Xylona Valentino, a Coal Mountain teacher helping to organize the event, said she, the staff and administration are excited to be hosting this carnival and celebrating the 40 years Coal Mountain Elementary has been serving students and the community in north Forsyth.

Located along Hwy. 369, Coal Mountain first opened in August 1981 to replace Coal Mountain School, a one-room schoolhouse that closed in 1955. And when the school opened, it created a strong community and traditions around it that still exist today.

This rich history is made apparent to visitors of the school as soon as they walk through the front doors and see three colorful quilts hanging on the wall.

“Each decade or so, we’ve had a couple of teachers in charge of having classrooms make different fabrics and squares of a quilt,” Instructional Technology Specialist Kelly Moore said. “That’s a big part of the history of Coal Mountain is seeing those as you’re going down the hall.”

There are currently three quilts hanging on the wall — made in the 1990s, 2000s and then 2010s.

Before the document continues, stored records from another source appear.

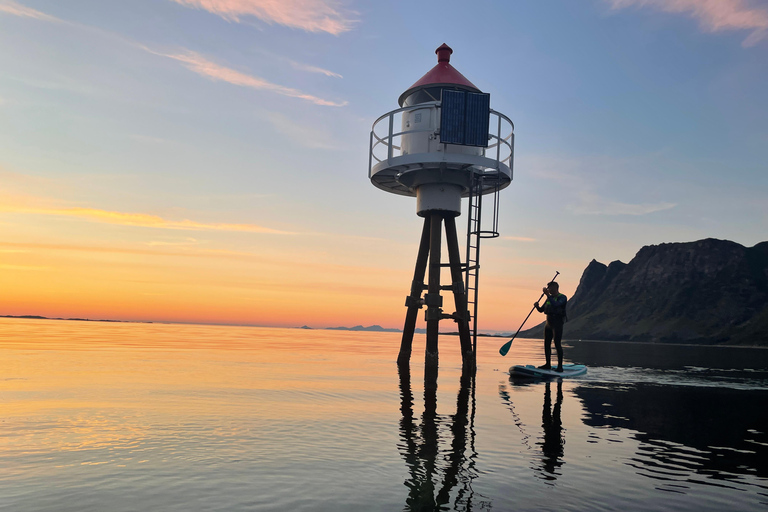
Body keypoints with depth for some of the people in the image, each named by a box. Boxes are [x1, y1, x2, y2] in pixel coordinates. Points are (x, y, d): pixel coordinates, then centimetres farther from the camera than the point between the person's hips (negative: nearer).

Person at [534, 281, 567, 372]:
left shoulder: (562, 298, -7)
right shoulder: (549, 298, 16)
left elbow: (555, 305, -28)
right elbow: (541, 310, 17)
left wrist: (548, 295, -27)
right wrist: (537, 306, -4)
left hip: (557, 324, -8)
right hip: (548, 324, 8)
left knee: (557, 344, -11)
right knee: (547, 344, 9)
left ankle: (560, 366, -7)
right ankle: (548, 364, 18)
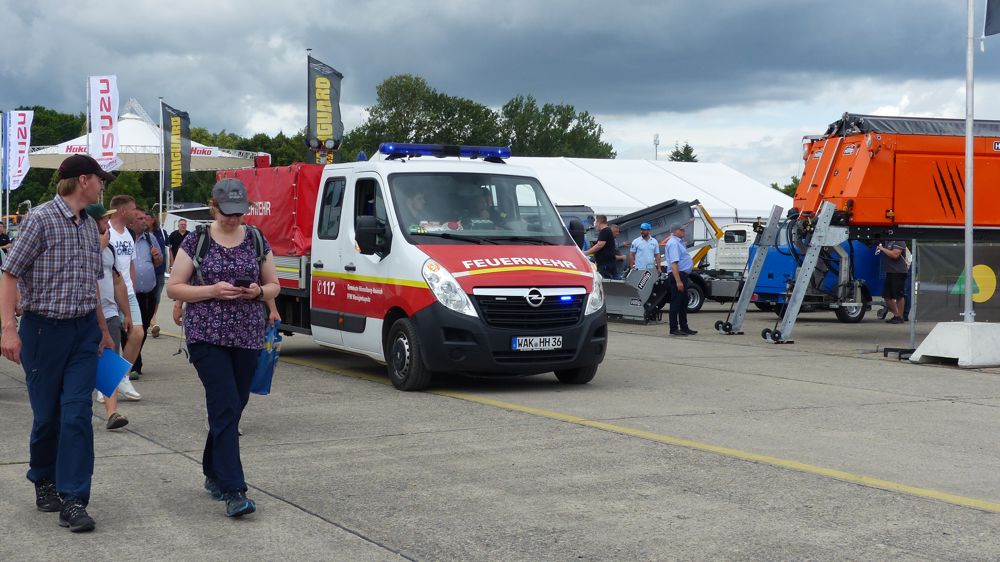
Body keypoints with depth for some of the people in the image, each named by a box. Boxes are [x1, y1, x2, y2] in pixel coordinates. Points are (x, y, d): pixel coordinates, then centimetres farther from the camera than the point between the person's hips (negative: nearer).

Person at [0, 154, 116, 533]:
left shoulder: (90, 226, 11)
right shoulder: (41, 219, -8)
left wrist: (103, 329, 22)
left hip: (84, 330, 5)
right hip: (44, 328, -4)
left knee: (78, 414, -5)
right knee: (46, 415, 7)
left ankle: (73, 501, -5)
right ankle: (43, 480, 31)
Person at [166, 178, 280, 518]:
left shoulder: (257, 241, 8)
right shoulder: (195, 242, -1)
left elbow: (274, 287, 13)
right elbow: (173, 288, -1)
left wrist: (258, 291, -10)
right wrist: (213, 290, -15)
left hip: (248, 337, 4)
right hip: (207, 336, -4)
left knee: (232, 408, 12)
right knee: (226, 408, -14)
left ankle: (213, 473, 33)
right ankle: (233, 490, -17)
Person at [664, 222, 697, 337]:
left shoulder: (679, 241, 16)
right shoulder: (673, 243, -17)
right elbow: (673, 263, -25)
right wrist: (678, 281, -30)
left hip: (682, 275, 11)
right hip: (677, 275, -11)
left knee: (683, 302, 15)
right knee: (676, 302, -7)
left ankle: (684, 327, 23)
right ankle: (674, 329, -4)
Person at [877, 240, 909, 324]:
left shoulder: (899, 242, -12)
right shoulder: (886, 241, 14)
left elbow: (895, 255, -25)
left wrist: (882, 249, -16)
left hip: (899, 272, -9)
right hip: (889, 272, 9)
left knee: (899, 296, -2)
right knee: (887, 296, 11)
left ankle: (900, 317, 7)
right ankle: (896, 315, 22)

Now, EIP teacher Nancy Worley is working on a fourth to celebrate the anniversary and carry on this important tradition.

This year, however, school leaders wanted to do even more to help future generations remember Coal Mountain’s history and all the “miners” who have come through the halls of the school.

To do this, they introduced a Brick Legacy Program. Through the event or online, community members and families can pay $40 to buy a brick to honor their favorite “miner” and leave a lasting mark while supporting the school.

School leaders said the new legacy program is a great opportunity for alumni to come back to the school later, remember their time there and remember the youth who came before them.

Jennifer Turbeville, a music teacher and long-time community member, said she loves the idea. She went to Coal Mountain Elementary herself as a student and still remembers some of her favorite teachers from her time there.

She remembers attending Sawnee Elementary School up until her fourth-grade year when she was redistricted to Coal Mountain in 1981 when it opened. At that time, the school served grades one through six, the middle school served grades seven through nine and the county only had one high school — Forsyth Central.

Her principal at the time was Steve Benson, the same educator who hired her years later as a Coal Mountain teacher. Benson spent 20 years leading Coal Mountain Elementary, and he retired in 2001.

“I was at a Sonny’s restaurant in town, and he asked me if I still wanted to teach at Coal Mountain,” Turbeville said, laughing. “I said of course. This is my community.”

After starting her career at first teaching in Gainesville for five years, she went to Benson’s house during her spring break in 1999 and signed the contract. She was officially a teacher for Coal Mountain.

“I’ve been here ever since,” she said.

And Turbeville said she is not the only alumnus who has come back to the school to teach. Because of the school’s history and impact on the community, students find themselves wanting to come back to the school.

Since North Forsyth High School opened, the feeling of community and desire to come back has grown. Now, Coal Mountain shares a campus with both North Forsyth High and North Forsyth Middle schools.

“We’re very fortunate to be on the same campus with the middle and high because we can kind of keep in touch with those kids a bit longer,” Moore said. “We’ve watched all of these families go all the way through.”

Today, Turbeville said she teaches some of her former students’ children. It’s exciting for many of the teachers to not only be able to keep in touch with former students but also see as they grow up and have families of their own.

The staff and administrators over the years have grown close to each other, the community and the families who all come through each of the three schools on campus. In this way, they said Coal Mountain is much more than just a school.

“We feel like a family here,” Turbeville said.

While the community has grown exponentially and will continue to change over the years, school leaders and teachers believe Coal Mountain’s impact on the community will always remain, and they hope to celebrate many more anniversaries with future "miners."